# [Requirement]
Leaving out the pictures, retype the lines from the top of the listing through the line with "left knee: (128, 346)" exactly.

= = = = =

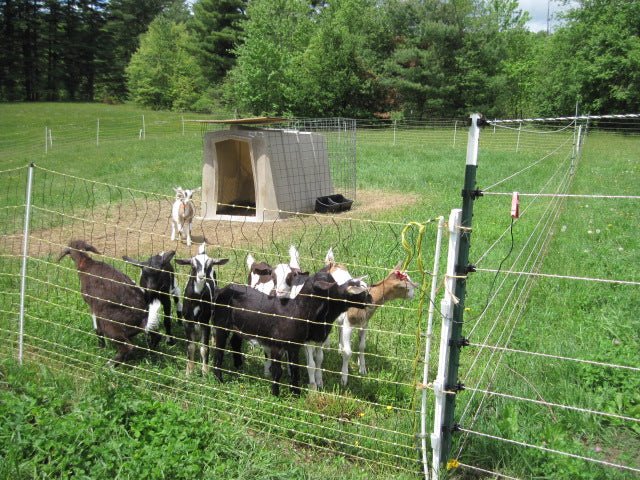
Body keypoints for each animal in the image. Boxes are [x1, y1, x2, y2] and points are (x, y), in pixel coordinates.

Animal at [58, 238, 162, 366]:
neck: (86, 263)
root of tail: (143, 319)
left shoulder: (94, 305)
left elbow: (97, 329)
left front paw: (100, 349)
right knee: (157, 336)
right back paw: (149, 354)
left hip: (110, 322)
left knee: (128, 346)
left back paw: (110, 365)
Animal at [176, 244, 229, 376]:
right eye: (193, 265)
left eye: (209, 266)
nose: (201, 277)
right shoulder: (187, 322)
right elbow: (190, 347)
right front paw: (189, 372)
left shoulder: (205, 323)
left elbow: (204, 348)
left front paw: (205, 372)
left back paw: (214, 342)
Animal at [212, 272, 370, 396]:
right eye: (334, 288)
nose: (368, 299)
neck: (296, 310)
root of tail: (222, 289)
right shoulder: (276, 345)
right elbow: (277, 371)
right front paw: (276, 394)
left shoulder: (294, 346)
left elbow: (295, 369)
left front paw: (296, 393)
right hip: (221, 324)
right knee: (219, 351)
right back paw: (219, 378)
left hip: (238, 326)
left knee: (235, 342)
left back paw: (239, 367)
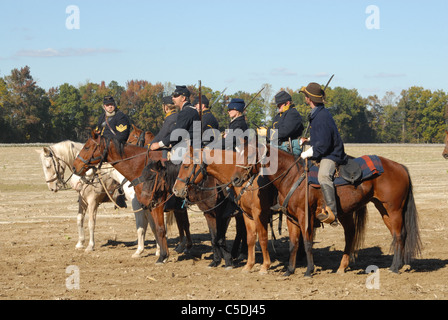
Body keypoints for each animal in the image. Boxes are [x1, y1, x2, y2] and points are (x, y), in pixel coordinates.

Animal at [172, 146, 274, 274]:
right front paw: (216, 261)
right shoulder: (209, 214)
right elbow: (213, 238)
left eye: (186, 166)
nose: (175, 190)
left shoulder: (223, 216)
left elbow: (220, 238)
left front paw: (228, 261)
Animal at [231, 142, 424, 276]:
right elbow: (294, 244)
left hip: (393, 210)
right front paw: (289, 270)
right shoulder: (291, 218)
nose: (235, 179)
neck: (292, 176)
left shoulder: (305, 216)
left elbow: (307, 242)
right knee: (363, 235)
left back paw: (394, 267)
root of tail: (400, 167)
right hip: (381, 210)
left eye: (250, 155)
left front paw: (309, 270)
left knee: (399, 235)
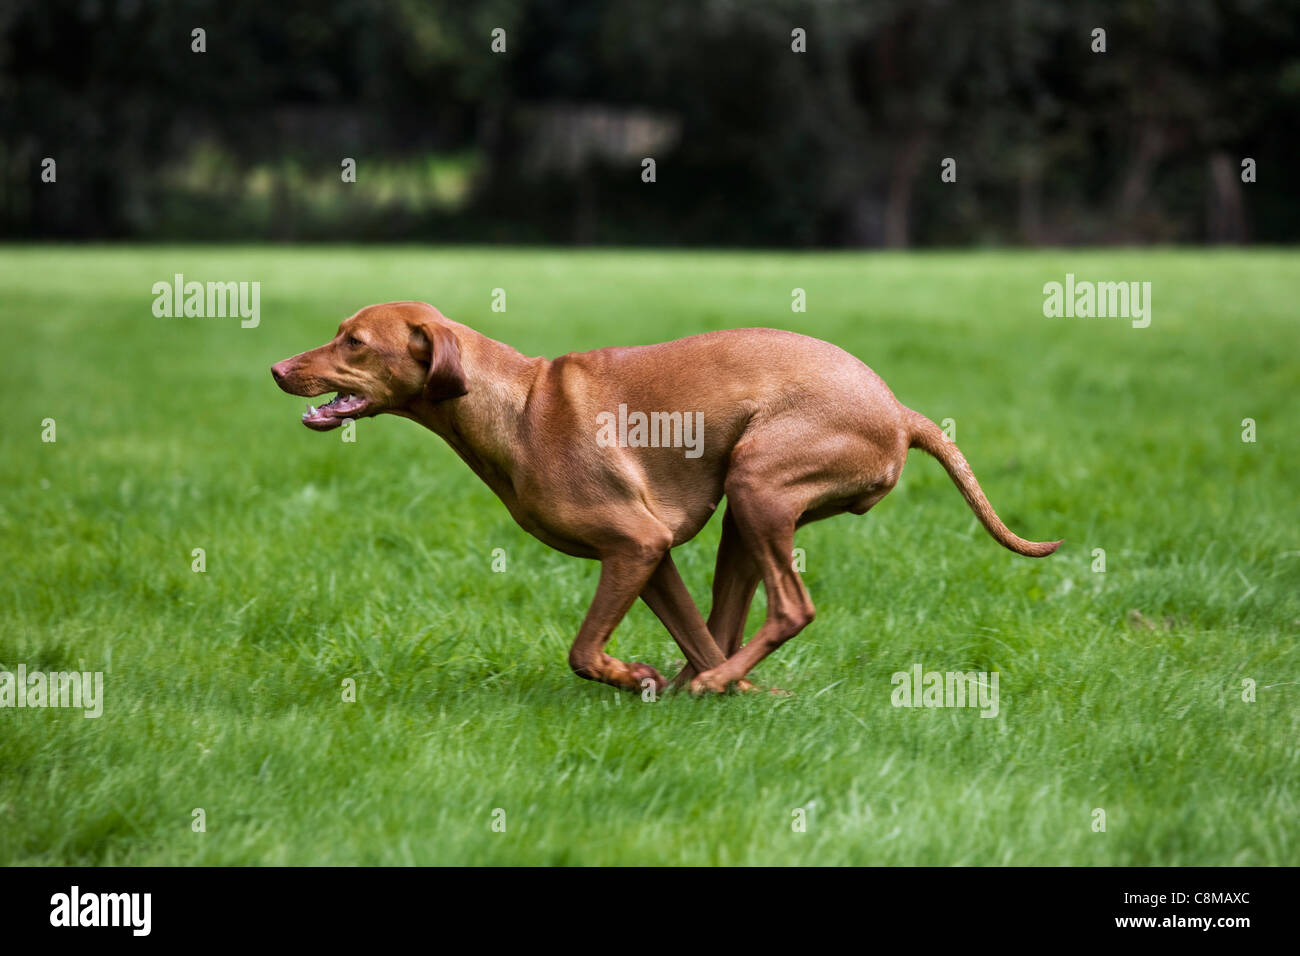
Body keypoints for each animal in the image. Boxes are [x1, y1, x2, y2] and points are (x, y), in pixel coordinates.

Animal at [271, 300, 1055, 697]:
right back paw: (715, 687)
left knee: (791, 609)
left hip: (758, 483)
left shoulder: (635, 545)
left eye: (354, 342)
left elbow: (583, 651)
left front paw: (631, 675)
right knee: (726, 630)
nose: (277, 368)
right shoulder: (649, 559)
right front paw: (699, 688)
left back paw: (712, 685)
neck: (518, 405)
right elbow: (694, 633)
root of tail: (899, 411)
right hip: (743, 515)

= = = = =

# [Solution below]
Body keypoints for each animal in the image. Boxes are [x1, y1, x2, y2] and points are (x, y), in pixel coordinates.

Animal at [58, 238, 162, 366]:
neck: (86, 263)
root of tail: (143, 319)
left shoulder: (94, 305)
left elbow: (97, 329)
left front paw: (100, 349)
right knee: (157, 336)
right back paw: (149, 354)
left hip: (110, 322)
left knee: (128, 346)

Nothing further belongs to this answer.